VIDEO. "13h15". Police : "Aujourd'hui, c'est le flic qui se cache, pas le délinquant. Il faut que la peur change de camp"

Un couple de policiers confronté au quotidien à la violence estime que le rapport police-délinquants n’est pas en faveur des forces de l'ordre. Il aimerait bien que "la fin de la récréation" soit sifflée… Le ministre de l’Intérieur Bernard Cazeneuve  parle de "l’exaspération de voir une société incapable de juguler des formes de violences qui prennent des proportions inacceptables". Extrait de "13h15 le samedi" du 15 octobre.

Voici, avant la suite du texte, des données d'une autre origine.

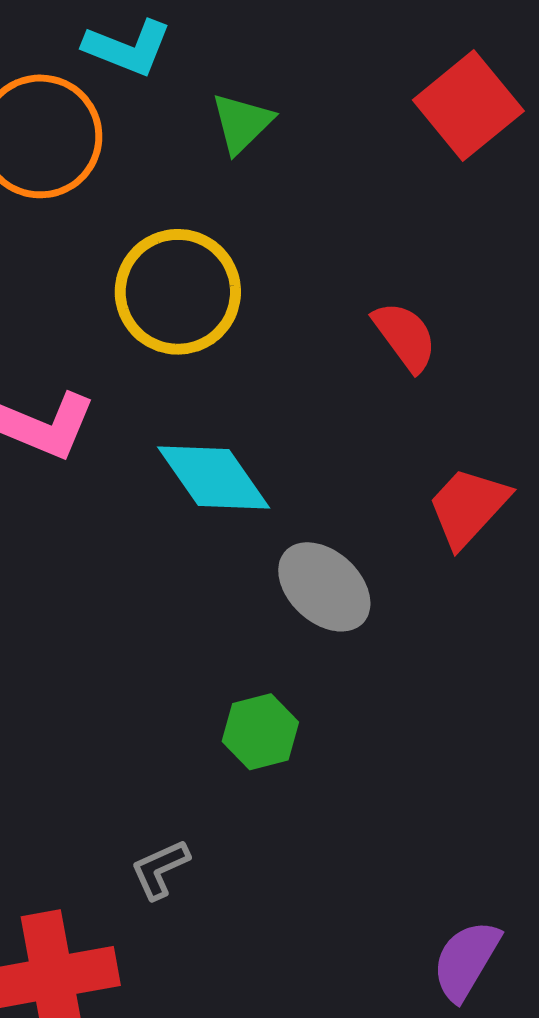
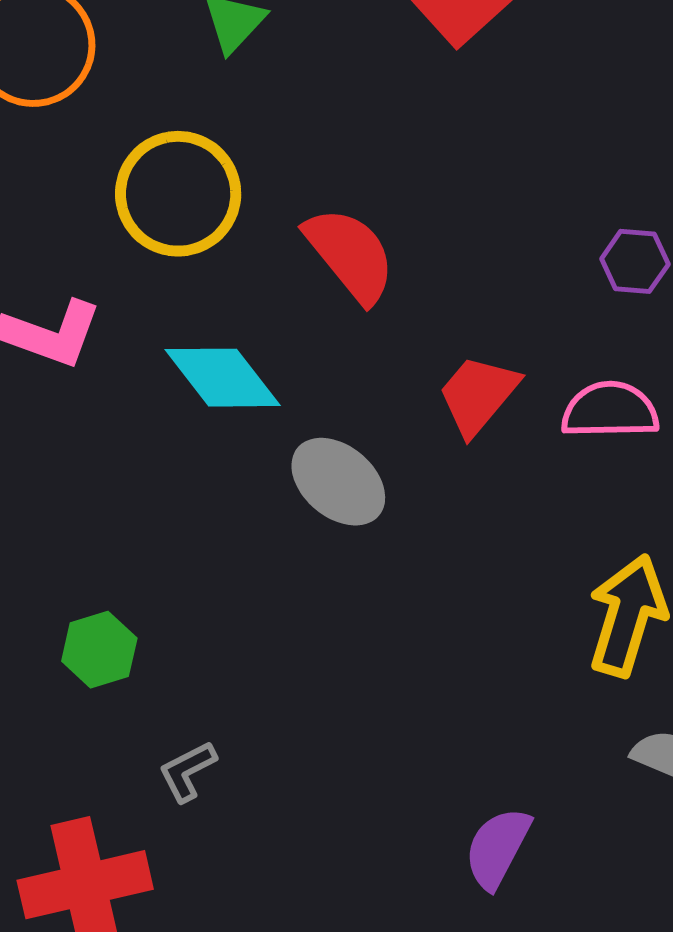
red semicircle: (405, 336) -> (350, 255), moved, size x1.4
green hexagon: (260, 732) -> (99, 650), moved

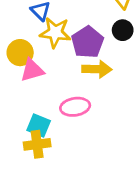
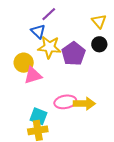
yellow arrow: (97, 69) -> (84, 104), moved

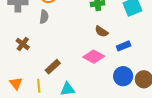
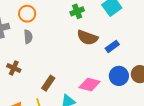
brown semicircle: (101, 32) -> (87, 38), size x1.5
pink diamond: (94, 57) -> (90, 85), moved

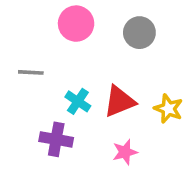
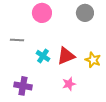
gray circle: (139, 33) -> (85, 13), moved
purple cross: (56, 139) -> (23, 86), moved

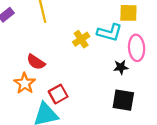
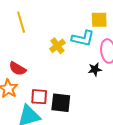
red square: (58, 94) -> (39, 97), turned 36
black square: (123, 100) -> (61, 103), moved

"Ils sont en train de gagner, c’est sûr… Aujourd’hui, dans le rapport police-délinquants, ils ont clairement gagné. On n’a plus les moyens, les reins, la foi… pour tenir ça. C’est nous qui allons comme des pestiférés…" témoigne Thomas, un jeune policier en présence de sa compagne Sandrine, également dans la police.

"C’est le flic qui se cache, ce n’est pas le délinquant. Ce serait bien que la peur change de camp. Ce serait vraiment bien de siffler la fin de la récréation", précise-t-il pendant que la jeune femme acquiesce. Pour sa sécurité, le couple a modifié ses habitudes au quotidien et tente de concilier la vie de famille et le métier de policier.

"C’est dans un sursaut national qu’une réponse se trouve", selon le ministre de l'Intérieur

Alors, la peur a-t-elle changé de camp ? "La peur n’a pas changé de camp, répond le ministre de l’Intérieur au magazine '13h15 le samedi'. Ce qui a gagné, c’est l’exaspération de voir une société incapable de juguler des formes de violences qui prennent des proportions inacceptables. Lorsqu’il y a une telle violence et qu’autant de limites ont été franchies, c’est dans un sursaut national qu’une réponse se trouve. Ce n’est pas simplement dans les décisions que peut prendre l’Etat, même si celles-ci sont le début de tout."

"On pourra mettre toutes les forces du monde dans la police et la gendarmerie… Si les éducateurs ne jouent par leur rôle d’éducateur, s’il n’y a pas de la part des parents une prise en compte de leurs responsabilités, s’il n’y a pas une culture du respect dans la société française… C’est tout cela qui permet d’éviter que la violence ne se développe", précise Bernard Cazeneuve.